Are Volatility XIV ETF Trading Strategies Broken?
Trading the various volatility products such as XIV and VXX is becoming more and more popular with each passing year. Not a day goes by these days that I don’t see an article or two written by a so called financial expert telling people how easy it is to profit from volatility. To hear them tell it, you just buy the XIV when markets are stable, buy the VXX when they aren’t, and you laugh all the way to the bank.
This overly simplistic view of how these products are to be traded may get a lot of page views and get people excited about the prospects of profiting from a new method of trading, but it glosses over one very important fact.
Volatility trading is extremely complicated and the vast majority of people who trade these products will lose money doing so.

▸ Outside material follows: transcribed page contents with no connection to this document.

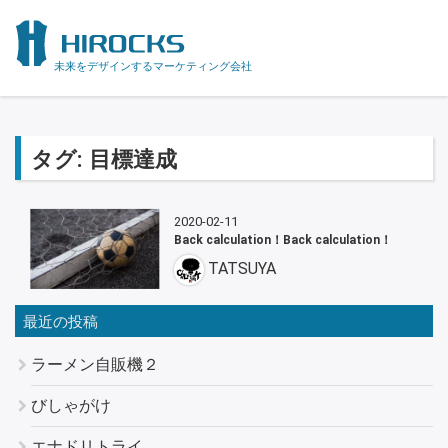
未来をデザインするマーケティング会社
タグ:
目標達成
2020-02-11
Back calculation！Back calculation！
TATSUYA
最近の投稿
ラーメン自販機２
びしゃがけ
エナドリトライ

I don’t just mean inexperienced traders either. I have competitors in the volatility space who have seen their accounts blow up in recent years, retreating in value back to levels previously reached three to four years ago. As they have learned the hard way, one bad year can erase several years of gains.
First of all I have to say that I have a lot of respect for the great work being done over at Volatility Made Simple. I’ve referenced and linked his business several times over the years simply because there are few people in the volatility space that have such a thorough understanding of the VIX Futures Term Structure and how these volatility products move around. I’ve talked about many of the same things here but I do feel it’s important to get information from several different sources which is why I will continue to link to my competitors businesses in the future. I especially like how every month he breaks down the performance of all the various strategies the blogosphere has put forward to trade volatility. It becomes clear after reading that there are quite a few different methodologies being implemented by traders around the world. Some strategies perform reasonably well, and others are complete disasters. Very interesting stuff and I recommend my readers check out his blog because there’s some great insight there.
Let’s take a look at the results for the past four years from Feb 2012 through Feb 2016:
Everybody is a genius in a bull market
As you can see in the chart, our Volatility Trading Strategy, his Volatility Made Simple strategy, as well as the XIV buy & hold all performed well during the very strong bull market phase from early 2012 through mid 2014. During most of that period the VIX futures term structure was in contango and we simply held the XIV and rode it up to relatively easy profit.
But around mid 2014 something happened. Markets stopped cooperating. They didn’t collapse, but they started giving mixed signals. The VIX futures term structure was no longer as easy to read. The spread between the VIX and the VXV narrowed. The Volatility Risk Premium was ambiguous.
As a result, it’s been a bloodbath to say the least. Traders everywhere have been blindsided by this new volatility environment that seems to be breaking all the old rules. It’s left many scratching their heads wondering whether it’s even worth it. As you can see in the chart, even a very seasoned volatility trader from one of the most respected blogs out there had a fairly difficult time staying in positive return territory in the past four years.
This phenomenon of big returns followed by even bigger collapses is something I’ve talked about at length and will continue to do so. Our strategy is conservative in nature, only taking trades roughly 50% of the time. When signals are ambiguous, we remain in cash waiting for more clarity and because of this our results are vastly superior. In strong bull markets it’s certainly possible we may get outperformed by some of our more aggressive competitors. But like death and taxes, something that is a guarantee is markets don’t always go up and they don’t always cooperate.
I hope nobody out there is swayed by impressive bull market gains. If they are, why bother trading complicated volatility products at all? Just buy a leveraged S&P 500 ETF and have fun. The reason we trade volatility products is to design strategies with math based rules that will profit in both bull and bear markets.
We’re in this for the long run. It’s true that markets have not been kind in past 18 months and it’s certainly understandable why so many people are down significantly in that time period, but this is going to happen many times in the coming years. Navigating difficult markets like this current one is our specialty and it’s what separates us from the crowd.